Olivia Wilde calls out sexist criticism of her Richard Jewell character
Photo: Theo Wargo

Clint Eastwood’s Richard Jewell seems like a film that should be a little controversial, seeing as how it’s a movie in 2019 from a famously right-leaning filmmaker about a heroic white man who is unfairly vilified by the media (hey, if the media got this one wrong, maybe they’re wrong about some other famous man that they constantly vilify!), but it’s actually generating some controversy for a different reason. The movie is about the eponymous Jewell (played by Paul Walter Hauser), who was a security guard in 1996 and managed to save a bunch of people during the Atlanta Olympics bombing. Shortly after that, though, the media—specifically the Atlanta Journal-Constitution—reported that he had become the FBI’s lead suspect in the bombing, turning him from a hero to a villain overnight (the FBI was wrong, in the end).

As reported by Deadline, the controversial part centers around Kathy Scruggs, the real-life reporter that Olivia Wilde plays in the movie (she, like Jewell, has since died). Recently, Atlanta Journal-Constitution editor-in-chief Kevin Riley heard that there was a plot point in the movie that involved Wilde’s Scruggs having sex with an FBI agent in exchange for the tip that Jewell was their lead suspect, with Riley saying that there was “no evidence that this ever happened” and that “it’s offensive and troubling” for the movie to create something like that “in the #MeToo era.”
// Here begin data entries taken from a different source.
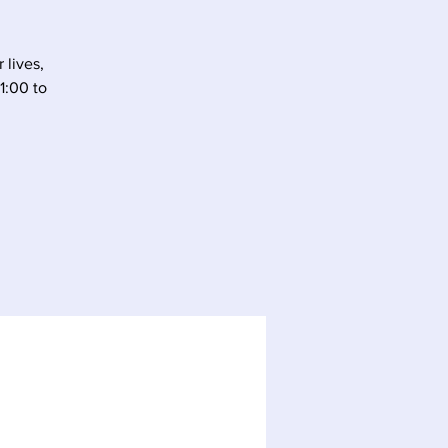
 lives,
1:00 to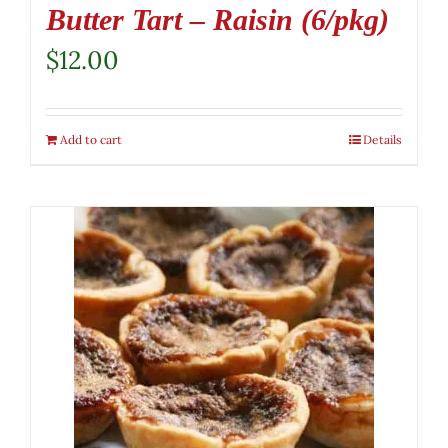
Butter Tart – Raisin (6/pkg)
$
12.00
Add to cart
Details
Deadline explains that the scene in question doesn’t happen exactly like that, as it’s more implied than outright stated that Scruggs slept with the agent (who is played by Jon Hamm), and now Wilde herself is objecting to the fact that her character is being reduced to this one “inferred scene” while nobody’s criticizing Jon Hamm’s character for having an inappropriate relationship with a reporter. She says it’s “unfair” that her character is being “minimized in this way,” adding that we’re all still “struggling with allowing for female characters who aren’t entirely quote-unquote likable” and that “it’s a misunderstanding of feminism to assume that all women have to be sexless.”

Interestingly, Deadline says Hamm’s character is more of an “amalgamation” than an actual guy, but they specifically used the real name of a real reporter for Wilde’s character even though it seems like the idea of her sleeping with this FBI agent was invented for the movie.